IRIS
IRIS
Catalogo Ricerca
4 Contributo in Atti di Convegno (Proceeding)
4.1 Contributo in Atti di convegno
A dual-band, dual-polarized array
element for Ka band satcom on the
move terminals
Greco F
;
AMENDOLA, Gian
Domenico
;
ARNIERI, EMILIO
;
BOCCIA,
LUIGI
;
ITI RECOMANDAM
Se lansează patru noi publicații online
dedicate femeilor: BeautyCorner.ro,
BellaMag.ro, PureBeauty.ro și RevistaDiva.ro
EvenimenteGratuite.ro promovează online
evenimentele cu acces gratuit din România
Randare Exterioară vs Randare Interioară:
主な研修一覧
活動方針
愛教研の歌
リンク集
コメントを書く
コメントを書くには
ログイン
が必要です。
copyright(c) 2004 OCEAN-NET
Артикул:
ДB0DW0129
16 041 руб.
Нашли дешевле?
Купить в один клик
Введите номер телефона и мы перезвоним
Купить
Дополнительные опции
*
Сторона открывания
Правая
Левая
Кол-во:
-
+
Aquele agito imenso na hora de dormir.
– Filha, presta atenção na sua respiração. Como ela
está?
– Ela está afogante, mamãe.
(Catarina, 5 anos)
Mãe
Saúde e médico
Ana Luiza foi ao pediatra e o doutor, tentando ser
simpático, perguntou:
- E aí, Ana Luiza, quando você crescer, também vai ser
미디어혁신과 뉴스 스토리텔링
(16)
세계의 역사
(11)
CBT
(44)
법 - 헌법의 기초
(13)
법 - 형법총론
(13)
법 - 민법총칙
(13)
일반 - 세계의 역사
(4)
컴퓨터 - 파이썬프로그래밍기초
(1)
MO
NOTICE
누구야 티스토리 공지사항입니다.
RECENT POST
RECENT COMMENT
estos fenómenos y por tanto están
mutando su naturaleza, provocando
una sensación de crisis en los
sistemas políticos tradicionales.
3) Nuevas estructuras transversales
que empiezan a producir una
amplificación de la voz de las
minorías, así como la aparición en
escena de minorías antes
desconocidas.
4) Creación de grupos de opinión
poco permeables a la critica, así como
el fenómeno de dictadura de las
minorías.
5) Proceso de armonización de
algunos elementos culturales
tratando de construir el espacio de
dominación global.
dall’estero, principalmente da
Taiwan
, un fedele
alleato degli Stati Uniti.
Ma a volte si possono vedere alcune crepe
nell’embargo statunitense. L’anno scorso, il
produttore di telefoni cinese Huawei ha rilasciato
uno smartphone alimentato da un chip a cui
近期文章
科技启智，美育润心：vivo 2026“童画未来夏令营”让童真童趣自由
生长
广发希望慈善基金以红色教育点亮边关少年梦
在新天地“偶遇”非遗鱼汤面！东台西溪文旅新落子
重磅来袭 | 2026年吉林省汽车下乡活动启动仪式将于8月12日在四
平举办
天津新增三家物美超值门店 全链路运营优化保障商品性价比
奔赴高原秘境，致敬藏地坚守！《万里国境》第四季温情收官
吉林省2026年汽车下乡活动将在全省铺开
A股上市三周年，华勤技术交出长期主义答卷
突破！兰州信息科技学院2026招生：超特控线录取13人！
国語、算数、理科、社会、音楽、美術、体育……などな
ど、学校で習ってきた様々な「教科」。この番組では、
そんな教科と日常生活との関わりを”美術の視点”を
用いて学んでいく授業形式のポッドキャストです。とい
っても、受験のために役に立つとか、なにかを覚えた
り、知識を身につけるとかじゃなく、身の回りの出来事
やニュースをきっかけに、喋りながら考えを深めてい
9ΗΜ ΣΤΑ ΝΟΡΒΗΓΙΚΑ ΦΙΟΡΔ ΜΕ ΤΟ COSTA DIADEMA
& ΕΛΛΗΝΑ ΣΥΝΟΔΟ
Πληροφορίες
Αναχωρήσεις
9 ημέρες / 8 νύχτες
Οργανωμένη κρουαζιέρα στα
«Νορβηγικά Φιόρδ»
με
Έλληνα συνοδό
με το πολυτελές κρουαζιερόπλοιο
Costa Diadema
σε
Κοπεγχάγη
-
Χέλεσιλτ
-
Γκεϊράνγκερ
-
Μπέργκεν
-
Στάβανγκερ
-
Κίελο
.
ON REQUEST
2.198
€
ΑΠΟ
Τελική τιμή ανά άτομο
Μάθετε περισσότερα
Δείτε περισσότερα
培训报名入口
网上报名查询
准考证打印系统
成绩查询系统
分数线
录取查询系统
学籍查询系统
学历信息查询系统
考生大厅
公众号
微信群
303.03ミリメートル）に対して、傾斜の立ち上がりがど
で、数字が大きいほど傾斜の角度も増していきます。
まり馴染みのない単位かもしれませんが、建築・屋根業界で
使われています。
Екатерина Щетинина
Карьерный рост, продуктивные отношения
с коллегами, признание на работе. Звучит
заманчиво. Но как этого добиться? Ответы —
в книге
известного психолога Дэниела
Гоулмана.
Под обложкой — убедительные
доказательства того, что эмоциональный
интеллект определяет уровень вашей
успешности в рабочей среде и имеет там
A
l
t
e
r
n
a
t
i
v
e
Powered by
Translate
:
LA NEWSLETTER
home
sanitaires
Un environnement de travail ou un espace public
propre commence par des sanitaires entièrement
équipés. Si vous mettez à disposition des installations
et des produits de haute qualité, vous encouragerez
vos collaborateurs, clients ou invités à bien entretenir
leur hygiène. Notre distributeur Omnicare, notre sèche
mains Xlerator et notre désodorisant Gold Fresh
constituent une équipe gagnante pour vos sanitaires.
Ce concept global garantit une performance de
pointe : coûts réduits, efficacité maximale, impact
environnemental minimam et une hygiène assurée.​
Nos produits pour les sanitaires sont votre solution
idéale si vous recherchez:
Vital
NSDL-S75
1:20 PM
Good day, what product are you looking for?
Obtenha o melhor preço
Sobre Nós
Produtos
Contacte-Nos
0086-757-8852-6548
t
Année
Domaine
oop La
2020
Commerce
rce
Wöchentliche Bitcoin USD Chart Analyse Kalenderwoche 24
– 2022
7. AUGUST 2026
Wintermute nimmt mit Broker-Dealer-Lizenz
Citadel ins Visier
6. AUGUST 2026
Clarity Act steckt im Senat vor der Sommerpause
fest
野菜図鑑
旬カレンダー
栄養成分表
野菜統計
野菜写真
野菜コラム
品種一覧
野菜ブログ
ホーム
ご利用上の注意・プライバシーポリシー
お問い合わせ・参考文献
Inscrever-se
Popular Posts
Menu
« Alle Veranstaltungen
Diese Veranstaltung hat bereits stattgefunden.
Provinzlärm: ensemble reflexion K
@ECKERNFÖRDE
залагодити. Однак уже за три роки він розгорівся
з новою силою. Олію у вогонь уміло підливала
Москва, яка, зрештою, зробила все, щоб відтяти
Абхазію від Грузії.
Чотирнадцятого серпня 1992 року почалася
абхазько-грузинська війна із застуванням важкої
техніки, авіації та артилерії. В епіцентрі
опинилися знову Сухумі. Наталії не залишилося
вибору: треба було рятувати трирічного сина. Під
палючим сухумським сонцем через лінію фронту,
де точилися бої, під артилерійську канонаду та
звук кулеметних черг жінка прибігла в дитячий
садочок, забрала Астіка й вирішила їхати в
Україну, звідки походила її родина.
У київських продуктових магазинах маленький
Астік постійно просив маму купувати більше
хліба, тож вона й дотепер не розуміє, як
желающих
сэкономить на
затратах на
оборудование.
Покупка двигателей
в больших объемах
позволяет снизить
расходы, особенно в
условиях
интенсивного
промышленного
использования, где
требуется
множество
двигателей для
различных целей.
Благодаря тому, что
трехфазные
- - - - -
Instructions for the task — Working through the data above, find every line holding "minorías" and copy it.

Result of this exercise —
minorías, así como la aparición en
escena de minorías antes
minorías.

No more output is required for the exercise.